Después de leer el Evangelio de Lucas por primera vez, cierta adolescente dijo: «¡Oye, Jesús tenía una tremenda y radical inclinación por los harapientos!». Esa joven había llegado a una conclusión importante.
Jesús invertía una porción disparatada de tiempo con gente que es descrita en los Evangelios como siendo: pobres, ciegos, cojos, leprosos, hambrientos, pescadores, prostitutas, cobradores de impuestos, perseguidos, marginales, cautivos, poseídos por espíritu inmundos, todos los oprimidos y sobrecargados, toda la ralea que no tiene ningún conocimiento de la ley, multitudes, pequeños, menores, lo último, y las ovejas perdidas de la casa de Israel.
Resumiendo, Jesús vivía constantemente con los desheredados.
Obviamente, su amor por los fracasados e insignificantes no era un amor exclusivo – eso meramente habría sustituido un prejuicio de clase por otro. Él se relacionaba con afecto y compasión con gentes de las clases media y alta no por causa de sus conexiones familiares, respaldo financiero, inteligencia o presencia en la columna social, sino porque también eran criaturas de Dios. Aunque en los Evangelios el término pobre englobe a todos los oprimidos que dependen de la misericordia de otros, se extiende también a aquellos que confían enteramente en la misericordia de Dios y aceptan el evangelio de la gracia – los pobres en espíritu (Mt. 5:3).
La preferencia de Jesús por gente de menor envergadura y su inclinación por los desheredados, es un hecho irrefutable de la narración del Evangelio. Como dice el filósofo francés Maurice Blondel: «Si usted quiere realmente comprender a un hombre, no sólo oiga lo que dice, sino observe lo que hace».

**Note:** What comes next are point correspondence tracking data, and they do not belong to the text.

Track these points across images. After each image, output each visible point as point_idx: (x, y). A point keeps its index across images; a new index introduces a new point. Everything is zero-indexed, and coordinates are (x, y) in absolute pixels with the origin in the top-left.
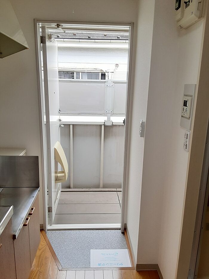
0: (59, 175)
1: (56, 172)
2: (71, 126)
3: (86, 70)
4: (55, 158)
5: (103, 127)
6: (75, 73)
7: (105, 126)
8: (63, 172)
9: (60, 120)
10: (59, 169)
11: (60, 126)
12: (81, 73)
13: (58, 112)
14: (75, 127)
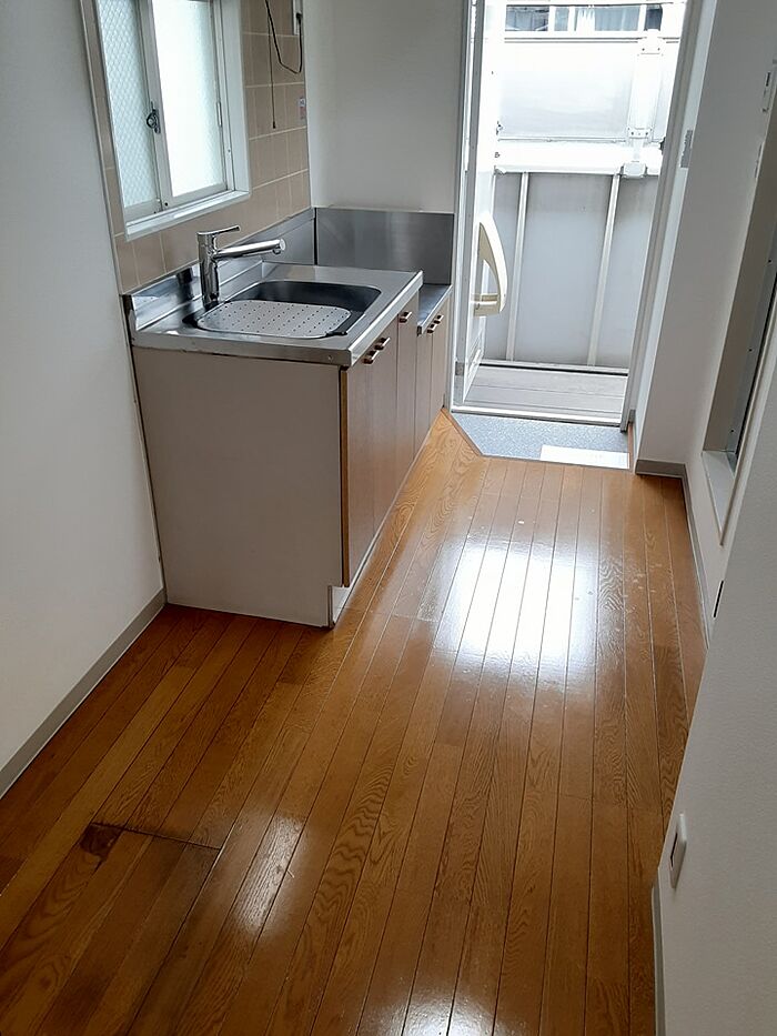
0: (481, 303)
1: (477, 298)
2: (525, 180)
4: (479, 251)
5: (616, 182)
6: (552, 10)
7: (625, 181)
8: (496, 298)
9: (497, 155)
11: (496, 171)
12: (572, 9)
14: (534, 179)
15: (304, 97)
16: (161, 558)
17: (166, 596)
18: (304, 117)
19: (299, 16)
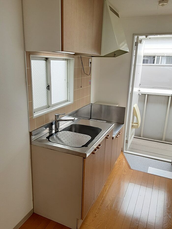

Uno de los misterios de la tradición del evangelio es esa extraña atracción de Jesús por los que no tenían nada de atractivo, ese extraño deseo por los que no eran nada deseables, ese extraño amor por los que no tenían nada de amable. La clave de este misterio es, naturalmente, Abba. Jesús hace lo que ve hacer al Padre, él ama a aquellos que el Padre ama.